Der BGH entschied, dass die Annahme von Tötungsvorsatz bei mehreren Schlägen mit einem Quarzhandschuh in das Gesicht des Opfers, naheliegt.
Der Hintergrund: Eine Ordnungsbehörde ging 2020 verwaltungsrechtlich gegen ein Wettbüro vor, das gegen die geltenden Corona-Vorschriften verstieß. Der Vater des Inhabers entschied sich daraufhin, mit zwei weiteren Männern einen Mitarbeiter der Behörde krankenhausreif zu schlagen. Er ging aufgrund von Missverständnissen irrig davon aus, dass die Behörde einen “persönlichen Feldzug gegen ihn und die Betriebe seines Sohnes“ betrieben. Aufgrund des Übergriffs erhoffte er sich zudem, von den kommunalen Behörden gegenüber der Konkurrenz bevorzugt zu werden.
Täter lauern Opfer auf, um es zu verprügeln
Zur Durchführung des Plans brachte man zunächst die Wohnadresse des Mitarbeiters und dessen Arbeitsweg nebst üblichen Gehzeiten in Erfahrung. In der Nähe seines Hauses lauerten die Männer dem Mitarbeiter auf, wobei einer der später angeklagten einen mit Quarz verstärkten Handschuh trug. Sie sprangen ihn von hinten an und rissen ihn zu Boden. Dort drehten zwei der Männer auf den Rücken und begannen beide, mit Fäusten mindestens zwanzig Mal wuchtig auf seinen Kopf einzuschlagen. Dabei war ihnen bewusst, dass sie ihm dabei potentiell lebensgefährliche Verletzungen beibringen konnten.
Das Opfer erlitt eine beidseitige Fraktur des Orbitabodens (Durchbruch zwischen Augenhöhle und Kieferhöhle), eine Gehirnerschütterung sowie eine Vielzahl von Prellungen des Gesichts und des Handgelenks.
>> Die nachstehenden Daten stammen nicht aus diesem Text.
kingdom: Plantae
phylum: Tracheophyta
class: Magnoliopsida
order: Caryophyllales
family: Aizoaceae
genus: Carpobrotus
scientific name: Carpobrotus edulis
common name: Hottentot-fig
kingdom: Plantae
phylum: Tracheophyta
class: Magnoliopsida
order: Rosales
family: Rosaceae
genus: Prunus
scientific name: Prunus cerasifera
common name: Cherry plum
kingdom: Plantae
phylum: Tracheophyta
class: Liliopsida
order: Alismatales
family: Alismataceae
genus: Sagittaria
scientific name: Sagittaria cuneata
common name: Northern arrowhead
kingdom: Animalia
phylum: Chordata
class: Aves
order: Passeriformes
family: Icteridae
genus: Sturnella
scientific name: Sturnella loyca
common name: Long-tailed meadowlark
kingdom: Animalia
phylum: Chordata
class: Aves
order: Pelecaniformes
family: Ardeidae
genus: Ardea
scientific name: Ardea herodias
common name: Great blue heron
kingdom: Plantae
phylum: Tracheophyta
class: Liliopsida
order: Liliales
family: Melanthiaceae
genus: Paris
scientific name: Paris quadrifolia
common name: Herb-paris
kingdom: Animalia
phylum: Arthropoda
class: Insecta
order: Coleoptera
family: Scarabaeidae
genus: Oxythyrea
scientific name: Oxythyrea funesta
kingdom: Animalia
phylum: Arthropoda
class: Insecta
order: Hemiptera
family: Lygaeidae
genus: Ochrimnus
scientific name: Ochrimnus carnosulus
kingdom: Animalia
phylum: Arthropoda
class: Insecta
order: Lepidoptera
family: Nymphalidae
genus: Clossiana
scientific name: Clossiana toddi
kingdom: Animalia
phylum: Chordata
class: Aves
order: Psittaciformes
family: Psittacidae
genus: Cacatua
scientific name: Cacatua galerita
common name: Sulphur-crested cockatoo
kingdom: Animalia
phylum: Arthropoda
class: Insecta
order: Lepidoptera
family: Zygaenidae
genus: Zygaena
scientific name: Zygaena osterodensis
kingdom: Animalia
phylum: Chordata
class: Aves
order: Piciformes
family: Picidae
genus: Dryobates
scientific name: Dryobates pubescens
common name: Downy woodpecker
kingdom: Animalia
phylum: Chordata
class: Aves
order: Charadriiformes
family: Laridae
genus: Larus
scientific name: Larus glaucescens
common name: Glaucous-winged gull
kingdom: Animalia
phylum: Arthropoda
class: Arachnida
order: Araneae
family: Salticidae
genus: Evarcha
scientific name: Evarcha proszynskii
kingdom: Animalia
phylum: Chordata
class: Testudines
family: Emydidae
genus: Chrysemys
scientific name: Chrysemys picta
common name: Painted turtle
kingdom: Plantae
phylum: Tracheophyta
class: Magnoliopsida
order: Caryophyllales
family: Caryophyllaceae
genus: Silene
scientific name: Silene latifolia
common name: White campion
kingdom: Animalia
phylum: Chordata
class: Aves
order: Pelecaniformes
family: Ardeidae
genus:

Diese Verletzungen hätten ohne zeitnahe medizinische Intervention zum Tode führen können.
Das Landgericht Marburg ordnete dies lediglich als gefährlicher Körperverletzung sowie Nötigung ein. Die Ablehnung des Tötungsvorsatzes durch die Richter:innen bezeichnete der BGH in seiner Entscheidung jetzt als abwegig.
Schläge mit Quarzhandschuh ins Gesicht objektiv sehr gefährlich
Als prüfungsmaßstab stellte der BGH auf eine Gesamtschau aller objektiven und subjektiven Tatumstände des Einzelfalles ab, in welche vor allem die objektive Gefährlichkeit der Tathandlung, die konkrete Angriffsweise des Täters, seine psychische Verfassung bei der Tatbegehung und seine Motivationslage einzubeziehen sind.
Hier hätten die Täter damit rechnen müssen, dass das Opfer zu Tode kommen könne.
Die konkrete Art der Tatausführung sei im vorliegenden Fall als “äußerst gefährliche Gewalthandlung” einzuordnen, was bei einer “derartigen Schlagfrequenz mit durch Quarzsandhandschuhen verstärkten Fäusten ins Gesichtsfeld des Opfers nahelieg[e].”
Auch das “Denkzettel”-Argument des Landgerichts, mit dem der Tötungsvorsatz verneint wurde, fand der BGH nicht überzeugend. Die Beweisaufnahme habe ein solches Vorstellungsbild gerade nicht ergeben. Der Tod des Behördenmitarbeiters hätte die beabsichtigte Abschreckungswirkung auf die Ordnungsbehörde sogar noch weit mehr erhöht, als den Mitarbeiter lediglich schwer zu verletzen.